But in critical operations such as identification, authentication and authorization, a virtual directory needs to provide guaranteed fast access to information. In many cases, the virtual directory needs to read faster than underlying sources can deliver. It can accomplish this through caching mechanisms.
A virtual directory can be divided into two layers. The front end handles the Lightweight Directory Access Protocol (LDAP) or another standard protocol, and the back end maps and transforms the data from the virtualized sources (directories, databases and/or applications). The back end represents the virtualization layer, and the virtual directory's performance depends on the scalability and speed of the back end.
A virtual directory needs access to the underlying virtualized data sources. Without a caching strategy, a virtual directory acts as a proxy, forwarding the calls to the underlying sources. Even with the best optimization at the front-end level, a virtual directory will deliver only a fraction of the speed of underlying sources.
There are essentially two forms of cache: in-memory and persistent.
In-memory cache. Recent queries and their results are stored in memory. An in-memory cache will work when the volume of entries and the variety/complexity of the queries are modest. The success of this approach is based on exact syntax matches for a query. To benefit from in-memory cache, the query must incorporate the same search by the same user with the same type of search filter. If one of these parameters is different, the system may have to go back to the original source, even if some entries are already in the cache. For example, the same query but with a different user will qualify as a different query and not benefit from the cache since each user can have different access rights and can get different results.

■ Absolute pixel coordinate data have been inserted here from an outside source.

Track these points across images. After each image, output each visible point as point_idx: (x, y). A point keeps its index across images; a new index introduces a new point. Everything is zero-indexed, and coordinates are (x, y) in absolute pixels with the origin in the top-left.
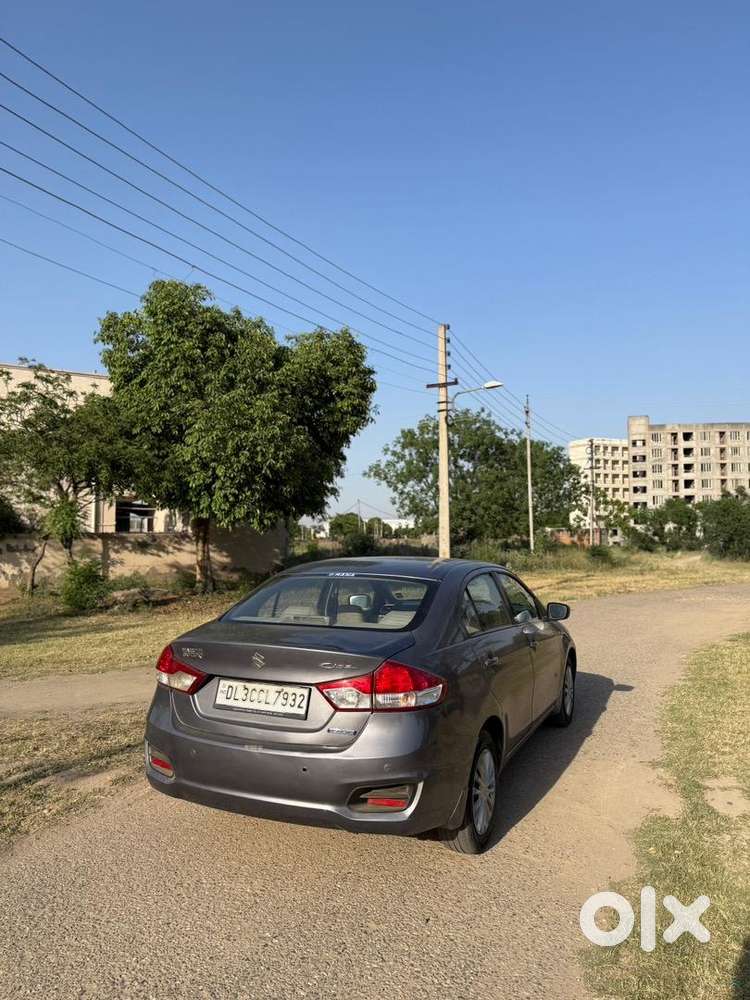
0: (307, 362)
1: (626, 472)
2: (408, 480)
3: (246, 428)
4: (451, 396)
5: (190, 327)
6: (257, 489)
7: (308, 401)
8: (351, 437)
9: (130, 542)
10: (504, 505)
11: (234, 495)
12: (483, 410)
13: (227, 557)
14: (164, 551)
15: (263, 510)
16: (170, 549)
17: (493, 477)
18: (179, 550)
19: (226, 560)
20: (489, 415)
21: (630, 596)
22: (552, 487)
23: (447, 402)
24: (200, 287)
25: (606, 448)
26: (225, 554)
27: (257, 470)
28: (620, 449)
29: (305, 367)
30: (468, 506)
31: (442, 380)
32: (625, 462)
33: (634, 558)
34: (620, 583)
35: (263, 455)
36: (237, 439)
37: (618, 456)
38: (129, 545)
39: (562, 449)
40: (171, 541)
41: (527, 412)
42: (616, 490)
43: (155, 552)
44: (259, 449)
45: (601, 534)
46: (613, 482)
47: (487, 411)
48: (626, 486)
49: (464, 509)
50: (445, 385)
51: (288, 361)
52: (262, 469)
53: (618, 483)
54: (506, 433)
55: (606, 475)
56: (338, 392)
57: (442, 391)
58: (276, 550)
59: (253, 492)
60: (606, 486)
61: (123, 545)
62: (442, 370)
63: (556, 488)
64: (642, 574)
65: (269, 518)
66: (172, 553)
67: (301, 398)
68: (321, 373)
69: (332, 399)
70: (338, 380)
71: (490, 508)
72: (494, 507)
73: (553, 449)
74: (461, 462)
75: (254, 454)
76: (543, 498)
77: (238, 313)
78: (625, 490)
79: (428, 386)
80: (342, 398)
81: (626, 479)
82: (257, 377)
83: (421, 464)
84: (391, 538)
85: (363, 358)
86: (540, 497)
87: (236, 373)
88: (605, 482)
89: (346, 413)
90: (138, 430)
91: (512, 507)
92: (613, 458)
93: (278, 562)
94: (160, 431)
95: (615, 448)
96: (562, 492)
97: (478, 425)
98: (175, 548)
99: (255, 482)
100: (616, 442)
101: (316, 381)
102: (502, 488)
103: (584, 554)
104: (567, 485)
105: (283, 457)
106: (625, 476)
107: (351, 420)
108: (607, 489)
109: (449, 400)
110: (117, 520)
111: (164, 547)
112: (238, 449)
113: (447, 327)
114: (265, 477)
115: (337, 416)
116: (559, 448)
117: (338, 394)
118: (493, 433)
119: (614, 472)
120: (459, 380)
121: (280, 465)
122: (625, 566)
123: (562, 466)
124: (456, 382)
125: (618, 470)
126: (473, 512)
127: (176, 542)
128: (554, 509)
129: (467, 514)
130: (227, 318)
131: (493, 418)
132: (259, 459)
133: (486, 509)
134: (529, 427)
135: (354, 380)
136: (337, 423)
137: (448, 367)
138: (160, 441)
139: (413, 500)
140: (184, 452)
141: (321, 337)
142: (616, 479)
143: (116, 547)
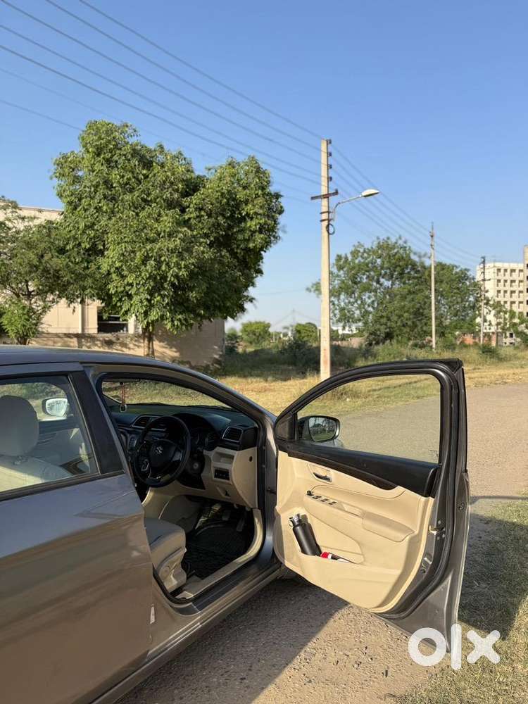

Disk-based cache, or persistent cache. An image of the virtual entries is stored in the local virtual directory store. The cache no longer depends on memory size and can provide fast recovery in case of failure. The entire virtual tree can be cached this way, and a huge volume of entries can be supported, allowing for full data synchronization. To fully support the range and detail of all possible queries while delivering the same speed as the best Lightweight Directory Access Protocol server, the persistent cache must be a full LDAP Version 3. In fact a persistent cache is equivalent to a materialized view of a complex directory tree stored in an LDAP format and transparently refreshed by polling or pushing events at the level of the data sources. The challenge and complexity reside in the automation of the refresh mechanism: Each change at a data source has to be captured, transformed and dispatched to the right object, which could be distributed or joined across many virtual branches.